Should Canada’s banking regulators abandon the mortgage stress test?

In 2016, the Canadian government introduced the mortgage stress test as a vital tool to curb risks associated with mortgage lending, especially when the Canadian real estate market experiences higher prices and lower interest rates. It was also amended in 2021 to require borrowers to prove they can maintain mortgage repayments that are 200 basis points above the contracted rate.

The mortgage stress test maintains two thresholds: a minimum qualifying rate (MQR) and an interest rate that is two percentage points higher than the borrower’s mortgage rate.

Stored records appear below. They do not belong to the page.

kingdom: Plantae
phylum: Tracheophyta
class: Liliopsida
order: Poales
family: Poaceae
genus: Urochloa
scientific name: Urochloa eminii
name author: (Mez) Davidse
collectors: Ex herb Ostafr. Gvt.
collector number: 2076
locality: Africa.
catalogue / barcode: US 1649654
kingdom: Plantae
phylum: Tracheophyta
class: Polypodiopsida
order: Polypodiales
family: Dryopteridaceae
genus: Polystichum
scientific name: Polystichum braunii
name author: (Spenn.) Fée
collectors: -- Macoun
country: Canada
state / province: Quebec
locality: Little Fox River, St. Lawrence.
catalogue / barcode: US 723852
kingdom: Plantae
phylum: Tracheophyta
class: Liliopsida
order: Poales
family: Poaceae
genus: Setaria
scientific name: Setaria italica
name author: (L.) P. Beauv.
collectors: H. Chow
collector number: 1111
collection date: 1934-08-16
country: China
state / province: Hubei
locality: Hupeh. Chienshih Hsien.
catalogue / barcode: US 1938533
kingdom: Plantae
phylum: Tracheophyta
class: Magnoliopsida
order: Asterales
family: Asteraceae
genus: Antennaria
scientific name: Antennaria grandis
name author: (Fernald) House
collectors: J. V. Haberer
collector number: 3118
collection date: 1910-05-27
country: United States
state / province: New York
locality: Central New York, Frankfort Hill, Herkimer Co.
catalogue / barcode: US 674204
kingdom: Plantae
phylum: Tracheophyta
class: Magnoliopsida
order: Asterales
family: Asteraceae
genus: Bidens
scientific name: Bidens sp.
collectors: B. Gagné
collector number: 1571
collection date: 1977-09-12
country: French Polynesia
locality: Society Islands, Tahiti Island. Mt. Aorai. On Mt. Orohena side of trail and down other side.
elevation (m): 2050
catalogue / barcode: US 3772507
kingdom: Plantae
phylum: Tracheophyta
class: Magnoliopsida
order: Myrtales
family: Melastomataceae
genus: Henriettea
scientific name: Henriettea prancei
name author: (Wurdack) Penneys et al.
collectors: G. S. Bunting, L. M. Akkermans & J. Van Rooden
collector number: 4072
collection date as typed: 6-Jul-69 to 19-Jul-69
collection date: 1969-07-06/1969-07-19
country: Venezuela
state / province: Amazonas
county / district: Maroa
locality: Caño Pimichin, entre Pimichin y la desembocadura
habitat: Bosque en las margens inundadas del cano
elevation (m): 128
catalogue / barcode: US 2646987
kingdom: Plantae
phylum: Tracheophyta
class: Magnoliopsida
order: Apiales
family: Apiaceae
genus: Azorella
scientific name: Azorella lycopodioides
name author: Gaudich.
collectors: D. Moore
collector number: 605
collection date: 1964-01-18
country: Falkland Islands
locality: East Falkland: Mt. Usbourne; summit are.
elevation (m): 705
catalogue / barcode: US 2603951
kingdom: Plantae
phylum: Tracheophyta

As a result, today’s homebuyers could be experiencing rates between seven and nine per cent.

A chorus of housing and finance arguments argue that it is time to ditch or relax this measure as interest rates have risen to their highest levels since before the global financial crisis. Indeed, when the policy was introduced nearly a decade ago, mortgage rates were nearly half of today’s rates. Since July, the conventional five-year fixed-rate mortgage lending rate has been around six per cent.

Therefore, critics contend the Bank of Canada’s (BoC) tightening efforts have achieved some safeguards regulators have aimed to install throughout the nation’s housing sector, making the tool obsolete.

“I am all for building a buffer for people’s financial situation, but the stress test limits the amount people can borrow,” Matt Albinati, a mortgage broker with TMG The Mortgage Group, told Canadian Mortgage Trends. “You look back a year, the stress test was doing a pretty good job. This time—or near in the future—it might be a good time to take a closer look at it.”

But officials have been firm on the matter: no relief on the stress test is coming to the mortgage market.

No Relief on Stress Test Coming

The Office of the Superintendent of Financial Institutions (OSFI) says it will not be changing the mortgage stress or exempting some parties from the protective measure.

In response to the Canadian real estate industry’s wider fears about the possibility of new lending rules, the country’s chief bank regulator effectively shot down any expectation that the stress test is going away. In fact, industry experts make the case that the OSFI ostensibly doubled down on the method.

“When a borrower opts to switch lenders, a new loan is created. We therefore expect that the loan be fully underwritten, including application of the MQR for uninsured mortgages to assess debt affordability,” the OSFI said in an Oct. 16 report. “This is because the new lender must do its own due diligence as it will own the credit risk for an uninsured loan.”

In addition, the OSFI surprised mortgage brokers and lenders with this statement:

“Insured borrowers, however, are exempt from the re-application of the MQR when switching lenders at renewal. This is because the borrower’s credit risk has been transferred for the life of the loan to the mortgage insurer.”

For the most part, the mortgage sector had believed insured borrowers faced stress tests upon renewal if they transitioned to a new lender.

Meanwhile, Canada’s top banking regulator noted that exempting all mortgage renewals from the stress test “could cause lenders to compete for loans that do not meet” its expectations. At the same time, the OSFI conceded that it would assess data of uncompetitive rates for borrowers who cannot switch lenders and would “take action if warranted.”

And instead of dismantling the mortgage stress test, the OSFI is considering adding layers to the protective measure.

Regulators could mandate lenders to add more components to the stress test or insert a qualifying amortization period. This could be achieved by connecting the stress test to debt service metrics to determine the borrowers’ abilities to pay their loans and other expenses.

“We believe there is merit in lenders applying an explicit, qualifying amortization limit, and we will continue to evaluate this proposal,” the OSFI said.

Stress Test ‘Not Perfect’

At the September Scotiabank Financials Summit, OSFI Superintendent Peter Routledge conceded that the mortgage stress test “was not perfect.”

“Perhaps it is better to call it incomplete,” he said at the event. “We seek an integrated set of common-sense protections that work effectively both when interest rates are higher than normal, like today, and when interest rates are lower than normal, like during the COVID years.”

Industry leaders are holding out hope that maybe Routledge will heed the sector’s calls and make the necessary adjustments. Others think that the OSFI will only intensify the stress test, adding to borrowers’ growing costs.